Тут я вижу, как из тени под ее ресницами что-то ползет светлое, я вздрагиваю и узнаю -- слезы.

-- Если бы папа жил... -- начинает сестра.

Но я подбегаю к ней, ударяю ее в грудь и кричу прерывающимся, пищащим голосом:

-- Молчи. Она плачет. Ты не видишь, что она плачет, подлая такая?

Сестра вдруг садится, скользнув по печке, на корточки и начинает рыдать на всю комнату, в розовой темноте, ночью, когда на улицах мороз, и заперты все лавки.

-- Мама, -- говорю: -- мама -- и поднимаюсь на цыпочки: -- ты вчера послала меня к Рестелю попросить денег, я не был, я сказал, что не застал их дома, я не был у них.

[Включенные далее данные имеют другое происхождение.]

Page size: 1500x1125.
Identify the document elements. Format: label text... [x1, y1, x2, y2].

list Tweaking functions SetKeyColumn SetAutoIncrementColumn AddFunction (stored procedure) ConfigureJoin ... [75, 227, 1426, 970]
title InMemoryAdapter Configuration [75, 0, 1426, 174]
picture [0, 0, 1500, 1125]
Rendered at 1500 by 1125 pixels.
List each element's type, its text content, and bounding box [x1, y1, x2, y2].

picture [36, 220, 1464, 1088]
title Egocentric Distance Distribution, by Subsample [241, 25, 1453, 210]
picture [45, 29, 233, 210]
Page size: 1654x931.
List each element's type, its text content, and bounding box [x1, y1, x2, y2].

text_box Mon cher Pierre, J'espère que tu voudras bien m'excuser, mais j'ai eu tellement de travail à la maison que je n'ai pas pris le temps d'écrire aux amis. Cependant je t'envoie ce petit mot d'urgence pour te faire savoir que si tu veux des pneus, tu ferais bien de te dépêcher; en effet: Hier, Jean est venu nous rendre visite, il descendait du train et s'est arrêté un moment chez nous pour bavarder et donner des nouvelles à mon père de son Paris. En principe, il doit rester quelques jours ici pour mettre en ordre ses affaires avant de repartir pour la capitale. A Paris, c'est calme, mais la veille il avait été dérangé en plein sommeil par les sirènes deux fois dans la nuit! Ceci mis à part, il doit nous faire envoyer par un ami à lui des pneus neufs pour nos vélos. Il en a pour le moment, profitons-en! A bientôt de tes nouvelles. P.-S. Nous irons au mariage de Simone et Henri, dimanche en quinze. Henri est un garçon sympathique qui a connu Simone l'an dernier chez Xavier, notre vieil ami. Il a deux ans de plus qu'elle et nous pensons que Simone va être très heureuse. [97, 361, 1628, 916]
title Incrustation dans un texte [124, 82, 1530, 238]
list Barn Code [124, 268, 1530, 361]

Мама, я не такой... я буду знаменитым. Смутно вижу, как она кладет голову на подоконник и натягивает платок на волосы, как отворяется дверь, и входит Юрий.

Потом сразу совершенно светло, как всегда, как обычно. Я был в обмороке. Небывалое кончилось, мать одевает черную чопорную шляпу и спешит уйти. Мне подают в кровать горячий стакан очень сладкого чаю.